To get started, please activate a new virtualenv with Python 3.6 or above and install the dependencies using pip install -r requirements.txt
. The CIFAR experiments are in the cifar/
directory and the code to reproduce spline simulations and figures are in the splines
directory. The Dockerfile can also be used to construct a suitable environment to run the code in a personal setup or on CodaLab.
In this paper, we study empirically-documented tradeoff between adversarial robustness and standard accuracy, where adding adversarial examples during training tends to significantly decrease standard accuracy. The tradeoff is particularly suprising given that the adversarial perturbations are typically very small, such that the true target of the perturbed example does not change. We call these consistent perturbations. Furthermore, since we use powerful neural networks, the model should be expressive enough to contain the true predictor (well-specification).

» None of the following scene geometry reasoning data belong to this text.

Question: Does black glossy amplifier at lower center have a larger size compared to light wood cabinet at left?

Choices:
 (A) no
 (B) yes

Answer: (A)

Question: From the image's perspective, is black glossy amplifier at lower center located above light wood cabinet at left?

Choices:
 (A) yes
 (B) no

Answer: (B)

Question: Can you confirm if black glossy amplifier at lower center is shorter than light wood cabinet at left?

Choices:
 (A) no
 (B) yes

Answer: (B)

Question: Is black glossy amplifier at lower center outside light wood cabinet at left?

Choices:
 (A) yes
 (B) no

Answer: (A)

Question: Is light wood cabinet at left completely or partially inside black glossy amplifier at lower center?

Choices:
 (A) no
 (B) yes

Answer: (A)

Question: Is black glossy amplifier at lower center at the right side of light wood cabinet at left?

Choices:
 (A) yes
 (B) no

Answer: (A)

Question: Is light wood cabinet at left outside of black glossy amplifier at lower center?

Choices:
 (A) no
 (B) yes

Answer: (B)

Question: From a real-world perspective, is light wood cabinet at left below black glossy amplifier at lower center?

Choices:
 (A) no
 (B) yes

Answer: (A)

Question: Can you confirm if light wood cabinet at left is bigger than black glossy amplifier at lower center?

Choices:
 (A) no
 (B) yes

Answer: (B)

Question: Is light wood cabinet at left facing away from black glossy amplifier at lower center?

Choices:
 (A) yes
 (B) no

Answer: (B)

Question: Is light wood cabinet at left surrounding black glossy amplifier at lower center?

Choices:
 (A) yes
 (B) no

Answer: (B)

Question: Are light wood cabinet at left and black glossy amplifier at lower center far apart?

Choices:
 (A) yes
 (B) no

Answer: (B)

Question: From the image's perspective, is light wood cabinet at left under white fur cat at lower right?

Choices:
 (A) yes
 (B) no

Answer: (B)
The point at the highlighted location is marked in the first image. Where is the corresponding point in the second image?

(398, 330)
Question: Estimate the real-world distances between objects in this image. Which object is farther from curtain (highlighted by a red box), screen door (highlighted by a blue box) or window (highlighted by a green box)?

In this paper we ask, if we assume that perturbations are consistent and the model family is well specified such that there is no inherent trade off, why do we observe a trade off in practice? We can make the following observations and conclusions:
We characterize how training with consistent extra data can increase standard error even in well specified, noiseless linear regression. Our analysis suggests that using unlabeled data with the recent robust self training algorithm can mitigate the tradeoff. We prove that robust self training improves the robust error without hurting standard error, therefore eliminating the tradeoff in the linear setting using unlabeled data. Empirically, RST improves both robust and standard error across different adversarial training algorithms and perturbations.